During a span of five years, she survives the 2008 Islamabad Marriott Hotel bombing as well as being shot at in her car by armed men. Neither event detters her from her aim but she is told by her superior that now that she is on the “list” of American nationals to be killed, she has to go back to the US. While waiting for an informant, Maya’s fellow officer and friend Jessica is killed in the 2009 Camp Chapman attack, when it turns out that the informant was a double agent has been armed with a suicide bomb belt that he detonates. When a Jordanian detainee claims the man previously identified as Abu Ahmed, from a photograph, is a man he personally buried in 2001, several CIA officers – Maya’s seniors – conclude the target who could be Abu Ahmed is long dead, and that they have searched a false trail for nine years. However Maya’s colleague researching Moroccan intelligence archives comes to Maya and suggests that Abu Ahmed is alive and that his brother, with whom he shares very similar features, was the one buried. Abu Ahmed is tracked while using his phone an driving in his vehicle & numerous CIA operatives are deployed to search for and identify him. They locate him in his vehicle and eventually track him to a large urban compound in Abbottabad, Pakistan, near the Pakistan Military Academy.

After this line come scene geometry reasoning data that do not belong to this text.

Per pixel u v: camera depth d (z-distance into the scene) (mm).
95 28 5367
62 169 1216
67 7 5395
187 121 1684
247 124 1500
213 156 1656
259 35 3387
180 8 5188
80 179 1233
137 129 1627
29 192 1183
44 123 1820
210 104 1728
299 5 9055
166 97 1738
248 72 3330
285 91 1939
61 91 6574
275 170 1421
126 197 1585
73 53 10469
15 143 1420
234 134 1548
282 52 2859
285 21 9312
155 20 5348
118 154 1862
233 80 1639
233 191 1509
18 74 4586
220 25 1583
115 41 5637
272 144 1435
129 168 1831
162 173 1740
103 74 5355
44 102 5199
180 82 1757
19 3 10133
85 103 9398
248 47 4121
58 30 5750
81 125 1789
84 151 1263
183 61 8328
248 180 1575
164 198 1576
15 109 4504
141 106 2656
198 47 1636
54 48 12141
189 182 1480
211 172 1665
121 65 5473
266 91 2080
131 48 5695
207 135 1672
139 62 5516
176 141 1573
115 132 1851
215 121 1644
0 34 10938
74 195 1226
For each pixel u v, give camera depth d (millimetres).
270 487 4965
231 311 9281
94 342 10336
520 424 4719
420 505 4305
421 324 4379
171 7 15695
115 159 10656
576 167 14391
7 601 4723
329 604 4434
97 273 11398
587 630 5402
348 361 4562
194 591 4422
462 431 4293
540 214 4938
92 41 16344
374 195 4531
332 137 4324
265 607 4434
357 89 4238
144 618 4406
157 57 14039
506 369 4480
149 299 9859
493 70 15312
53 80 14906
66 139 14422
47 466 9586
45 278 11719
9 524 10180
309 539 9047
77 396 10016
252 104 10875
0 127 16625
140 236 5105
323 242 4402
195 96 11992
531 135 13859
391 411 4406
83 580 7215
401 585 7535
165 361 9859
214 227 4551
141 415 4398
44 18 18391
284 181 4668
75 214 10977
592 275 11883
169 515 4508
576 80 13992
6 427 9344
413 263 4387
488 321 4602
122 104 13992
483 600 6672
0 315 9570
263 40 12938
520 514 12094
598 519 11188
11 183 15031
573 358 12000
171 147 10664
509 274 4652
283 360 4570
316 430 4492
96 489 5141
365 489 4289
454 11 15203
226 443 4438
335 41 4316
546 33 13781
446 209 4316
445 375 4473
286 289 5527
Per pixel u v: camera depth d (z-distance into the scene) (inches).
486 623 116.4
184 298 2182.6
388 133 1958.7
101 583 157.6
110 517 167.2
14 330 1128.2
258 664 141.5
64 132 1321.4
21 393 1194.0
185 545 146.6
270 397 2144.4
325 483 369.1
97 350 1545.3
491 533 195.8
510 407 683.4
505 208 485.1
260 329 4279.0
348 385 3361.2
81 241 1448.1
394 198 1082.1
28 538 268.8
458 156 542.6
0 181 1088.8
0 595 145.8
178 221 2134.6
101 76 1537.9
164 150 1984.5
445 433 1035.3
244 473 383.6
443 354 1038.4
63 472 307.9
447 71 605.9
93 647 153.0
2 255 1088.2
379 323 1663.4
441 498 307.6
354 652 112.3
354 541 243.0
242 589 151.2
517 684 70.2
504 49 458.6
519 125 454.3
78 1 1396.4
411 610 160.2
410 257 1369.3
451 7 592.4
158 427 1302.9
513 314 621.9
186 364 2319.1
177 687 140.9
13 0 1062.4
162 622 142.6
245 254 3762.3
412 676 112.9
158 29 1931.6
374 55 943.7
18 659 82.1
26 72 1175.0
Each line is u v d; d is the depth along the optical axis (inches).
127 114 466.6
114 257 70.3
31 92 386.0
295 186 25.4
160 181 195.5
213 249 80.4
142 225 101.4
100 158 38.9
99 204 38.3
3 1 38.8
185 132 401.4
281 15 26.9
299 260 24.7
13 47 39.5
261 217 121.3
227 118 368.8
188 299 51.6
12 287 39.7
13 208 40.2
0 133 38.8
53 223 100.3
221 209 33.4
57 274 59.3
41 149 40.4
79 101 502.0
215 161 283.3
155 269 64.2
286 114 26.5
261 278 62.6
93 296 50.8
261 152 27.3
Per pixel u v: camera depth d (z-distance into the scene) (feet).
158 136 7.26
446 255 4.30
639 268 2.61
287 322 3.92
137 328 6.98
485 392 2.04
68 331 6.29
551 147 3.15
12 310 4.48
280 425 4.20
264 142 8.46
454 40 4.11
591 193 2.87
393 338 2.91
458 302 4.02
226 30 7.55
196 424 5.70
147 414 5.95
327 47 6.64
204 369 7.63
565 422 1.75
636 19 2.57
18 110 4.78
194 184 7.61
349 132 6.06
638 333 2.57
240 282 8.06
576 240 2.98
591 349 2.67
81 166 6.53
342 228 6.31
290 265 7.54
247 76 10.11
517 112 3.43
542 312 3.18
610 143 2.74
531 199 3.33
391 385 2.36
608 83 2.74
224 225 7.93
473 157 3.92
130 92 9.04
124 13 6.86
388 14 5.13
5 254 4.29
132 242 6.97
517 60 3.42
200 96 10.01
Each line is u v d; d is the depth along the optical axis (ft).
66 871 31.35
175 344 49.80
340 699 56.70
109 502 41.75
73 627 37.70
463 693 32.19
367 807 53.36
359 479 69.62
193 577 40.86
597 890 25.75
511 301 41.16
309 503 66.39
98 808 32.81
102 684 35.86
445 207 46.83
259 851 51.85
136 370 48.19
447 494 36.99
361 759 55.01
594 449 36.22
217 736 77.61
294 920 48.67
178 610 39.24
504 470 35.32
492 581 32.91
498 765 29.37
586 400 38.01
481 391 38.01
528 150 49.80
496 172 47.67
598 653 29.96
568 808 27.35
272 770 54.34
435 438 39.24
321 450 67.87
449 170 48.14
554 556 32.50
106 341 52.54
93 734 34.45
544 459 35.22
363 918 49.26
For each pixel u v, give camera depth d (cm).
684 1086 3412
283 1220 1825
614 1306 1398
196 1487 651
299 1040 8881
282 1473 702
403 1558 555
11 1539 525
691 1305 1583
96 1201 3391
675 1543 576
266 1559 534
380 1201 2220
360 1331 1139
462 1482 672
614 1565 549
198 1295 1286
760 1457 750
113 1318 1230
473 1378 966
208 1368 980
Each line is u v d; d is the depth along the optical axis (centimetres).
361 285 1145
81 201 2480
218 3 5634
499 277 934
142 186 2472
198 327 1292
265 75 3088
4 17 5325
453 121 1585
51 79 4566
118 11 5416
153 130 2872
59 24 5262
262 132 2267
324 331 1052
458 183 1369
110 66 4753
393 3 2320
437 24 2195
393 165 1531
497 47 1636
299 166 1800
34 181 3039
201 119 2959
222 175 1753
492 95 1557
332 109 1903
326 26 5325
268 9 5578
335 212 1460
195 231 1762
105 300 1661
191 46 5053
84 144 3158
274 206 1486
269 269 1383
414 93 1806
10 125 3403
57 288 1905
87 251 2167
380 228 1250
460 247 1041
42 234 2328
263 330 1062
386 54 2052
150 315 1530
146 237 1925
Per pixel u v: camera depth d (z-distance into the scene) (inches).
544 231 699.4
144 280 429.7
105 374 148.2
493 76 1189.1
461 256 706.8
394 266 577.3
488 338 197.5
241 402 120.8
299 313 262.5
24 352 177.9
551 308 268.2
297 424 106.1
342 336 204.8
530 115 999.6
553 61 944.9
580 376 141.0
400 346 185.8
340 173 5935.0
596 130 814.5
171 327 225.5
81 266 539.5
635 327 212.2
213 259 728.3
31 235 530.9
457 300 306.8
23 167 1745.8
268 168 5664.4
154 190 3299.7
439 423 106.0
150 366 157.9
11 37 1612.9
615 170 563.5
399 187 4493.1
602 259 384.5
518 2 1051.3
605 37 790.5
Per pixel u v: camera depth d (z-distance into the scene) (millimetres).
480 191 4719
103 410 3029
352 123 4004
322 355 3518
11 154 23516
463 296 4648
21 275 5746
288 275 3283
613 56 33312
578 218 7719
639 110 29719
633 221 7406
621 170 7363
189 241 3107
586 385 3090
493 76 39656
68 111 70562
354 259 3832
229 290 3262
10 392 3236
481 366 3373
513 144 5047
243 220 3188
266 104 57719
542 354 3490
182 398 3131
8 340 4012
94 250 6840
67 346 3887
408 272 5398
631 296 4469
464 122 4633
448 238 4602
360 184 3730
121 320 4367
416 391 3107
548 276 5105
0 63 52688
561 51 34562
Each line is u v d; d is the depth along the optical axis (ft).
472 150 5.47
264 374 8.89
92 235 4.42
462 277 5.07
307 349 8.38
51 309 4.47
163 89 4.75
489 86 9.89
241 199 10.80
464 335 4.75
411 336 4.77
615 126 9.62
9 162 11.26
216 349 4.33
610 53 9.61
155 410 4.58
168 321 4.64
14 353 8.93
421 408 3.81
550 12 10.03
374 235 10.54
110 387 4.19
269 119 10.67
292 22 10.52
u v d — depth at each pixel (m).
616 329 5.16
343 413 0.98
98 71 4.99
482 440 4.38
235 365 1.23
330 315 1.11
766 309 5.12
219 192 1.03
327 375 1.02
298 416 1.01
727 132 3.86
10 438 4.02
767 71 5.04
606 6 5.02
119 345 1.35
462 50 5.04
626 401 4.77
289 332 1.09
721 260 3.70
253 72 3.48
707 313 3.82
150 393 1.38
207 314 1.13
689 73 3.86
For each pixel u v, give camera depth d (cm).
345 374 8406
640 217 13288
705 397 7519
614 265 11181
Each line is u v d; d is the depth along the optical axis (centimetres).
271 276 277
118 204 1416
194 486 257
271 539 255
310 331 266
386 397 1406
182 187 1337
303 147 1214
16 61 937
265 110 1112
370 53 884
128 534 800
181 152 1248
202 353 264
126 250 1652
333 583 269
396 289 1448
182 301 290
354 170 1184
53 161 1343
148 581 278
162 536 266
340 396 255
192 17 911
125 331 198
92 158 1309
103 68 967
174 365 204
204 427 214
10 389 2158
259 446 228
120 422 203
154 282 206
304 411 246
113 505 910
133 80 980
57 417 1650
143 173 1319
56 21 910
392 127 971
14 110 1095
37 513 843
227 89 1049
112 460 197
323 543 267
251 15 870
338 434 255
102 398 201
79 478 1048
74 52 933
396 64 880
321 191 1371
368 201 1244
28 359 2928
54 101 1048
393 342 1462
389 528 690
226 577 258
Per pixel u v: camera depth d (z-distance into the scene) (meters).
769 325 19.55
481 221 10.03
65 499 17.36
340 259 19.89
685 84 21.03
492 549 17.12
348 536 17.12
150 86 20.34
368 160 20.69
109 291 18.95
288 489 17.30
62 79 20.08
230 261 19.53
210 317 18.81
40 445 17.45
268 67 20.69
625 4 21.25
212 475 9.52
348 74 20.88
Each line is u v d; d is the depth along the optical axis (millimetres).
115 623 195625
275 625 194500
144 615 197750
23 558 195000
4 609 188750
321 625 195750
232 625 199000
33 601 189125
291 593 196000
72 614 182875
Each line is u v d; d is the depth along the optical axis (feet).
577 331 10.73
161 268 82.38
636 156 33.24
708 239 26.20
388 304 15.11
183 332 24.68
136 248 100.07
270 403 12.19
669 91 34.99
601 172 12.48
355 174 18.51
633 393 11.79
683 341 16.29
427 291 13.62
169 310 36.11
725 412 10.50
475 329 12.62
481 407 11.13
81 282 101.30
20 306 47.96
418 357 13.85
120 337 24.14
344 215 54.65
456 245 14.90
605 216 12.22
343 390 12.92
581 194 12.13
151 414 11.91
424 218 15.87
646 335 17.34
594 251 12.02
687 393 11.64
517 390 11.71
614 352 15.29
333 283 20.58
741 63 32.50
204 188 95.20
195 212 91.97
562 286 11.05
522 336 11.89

The final third of the film is the actual operation after several months of surveillance, during which Maya gets very frustrated. The raid is approved and is executed on May 2, 2011. Although execution is complicated by one of the helicopters crashing, the SEALs kill a number of people within the compound, among them a man on the compound’s top floor who is revealed to be bin Laden. I may have to watch that scene again but the SEALs kill a couple of unarmed women as well but I guess that is something you have to expect. hey bring bin Laden’s body back to a U.S. base in Jalalabad, Afghanistan, where Maya visually confirms the identity of the corpse. Maya is last seen boarding a military transport to return to the U.S. and sitting in its vast interior as its only passenger. The pilot asks her where she wants to go but she does not reply and instead begins to weep quietly.
To be honest, although I appreciate the film, I was also bored to tears for most of it. I do not usually like American war movies/military movies as such but I had hoped that this one would be more entertaining. Does Katheryn Bigelow only do war movies? And this is the second movie I’ve seen of Jessica Chastain and both are in search of a famed bad man. 7.5 and that is a grudging 7.5 outta 10!